# Work to be completed
Start at the line that has "scientific name: Antidesma fordii" and stop after the line that has "collection date: 1898-06-28". Return only those rows, changing "collectors" to "collected by" and leaving everything else unchanged.

# Task inputs
────
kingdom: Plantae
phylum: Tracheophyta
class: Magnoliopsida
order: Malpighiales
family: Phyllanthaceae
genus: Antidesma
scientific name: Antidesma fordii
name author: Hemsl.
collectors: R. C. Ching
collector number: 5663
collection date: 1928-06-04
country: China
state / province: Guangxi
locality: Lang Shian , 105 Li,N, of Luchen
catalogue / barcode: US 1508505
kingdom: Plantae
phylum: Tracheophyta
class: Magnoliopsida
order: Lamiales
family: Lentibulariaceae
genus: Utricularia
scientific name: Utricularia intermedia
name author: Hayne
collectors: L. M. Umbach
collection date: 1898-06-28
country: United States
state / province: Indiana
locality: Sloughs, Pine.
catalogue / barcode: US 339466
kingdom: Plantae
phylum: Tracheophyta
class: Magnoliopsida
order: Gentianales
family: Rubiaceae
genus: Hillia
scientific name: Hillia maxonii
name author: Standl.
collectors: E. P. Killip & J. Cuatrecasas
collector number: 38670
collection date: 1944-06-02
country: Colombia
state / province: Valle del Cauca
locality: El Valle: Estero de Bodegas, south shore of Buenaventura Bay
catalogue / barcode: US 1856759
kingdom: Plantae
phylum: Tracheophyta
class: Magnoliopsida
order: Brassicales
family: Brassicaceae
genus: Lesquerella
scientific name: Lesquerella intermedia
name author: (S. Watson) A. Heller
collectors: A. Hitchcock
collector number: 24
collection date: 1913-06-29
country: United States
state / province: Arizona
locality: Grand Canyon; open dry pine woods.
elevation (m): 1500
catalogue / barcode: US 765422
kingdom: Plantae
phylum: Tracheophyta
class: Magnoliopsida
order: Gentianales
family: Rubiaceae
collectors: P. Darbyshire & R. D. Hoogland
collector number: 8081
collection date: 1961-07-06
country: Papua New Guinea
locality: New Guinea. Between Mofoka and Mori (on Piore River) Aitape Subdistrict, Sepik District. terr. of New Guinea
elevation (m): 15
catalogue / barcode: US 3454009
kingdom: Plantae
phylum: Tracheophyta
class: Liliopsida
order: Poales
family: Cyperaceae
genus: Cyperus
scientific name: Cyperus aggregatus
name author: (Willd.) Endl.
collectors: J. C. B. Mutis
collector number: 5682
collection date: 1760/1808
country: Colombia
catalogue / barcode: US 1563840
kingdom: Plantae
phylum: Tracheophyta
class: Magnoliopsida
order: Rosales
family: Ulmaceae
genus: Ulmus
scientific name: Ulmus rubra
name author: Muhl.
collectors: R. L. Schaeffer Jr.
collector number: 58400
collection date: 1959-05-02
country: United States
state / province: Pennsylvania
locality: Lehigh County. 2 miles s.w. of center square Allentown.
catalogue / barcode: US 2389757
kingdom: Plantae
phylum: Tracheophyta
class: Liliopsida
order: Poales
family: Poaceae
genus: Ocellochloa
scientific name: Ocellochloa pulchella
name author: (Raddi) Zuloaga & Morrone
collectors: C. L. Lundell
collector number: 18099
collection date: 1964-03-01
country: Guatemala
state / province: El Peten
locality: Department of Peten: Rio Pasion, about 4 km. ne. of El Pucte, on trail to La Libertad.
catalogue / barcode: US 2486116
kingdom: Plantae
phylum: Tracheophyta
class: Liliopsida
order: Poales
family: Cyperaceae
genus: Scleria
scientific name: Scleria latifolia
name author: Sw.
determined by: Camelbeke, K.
────
# Task solution
scientific name: Antidesma fordii
name author: Hemsl.
collected by: R. C. Ching
collector number: 5663
collection date: 1928-06-04
country: China
state / province: Guangxi
locality: Lang Shian , 105 Li,N, of Luchen
catalogue / barcode: US 1508505
kingdom: Plantae
phylum: Tracheophyta
class: Magnoliopsida
order: Lamiales
family: Lentibulariaceae
genus: Utricularia
scientific name: Utricularia intermedia
name author: Hayne
collected by: L. M. Umbach
collection date: 1898-06-28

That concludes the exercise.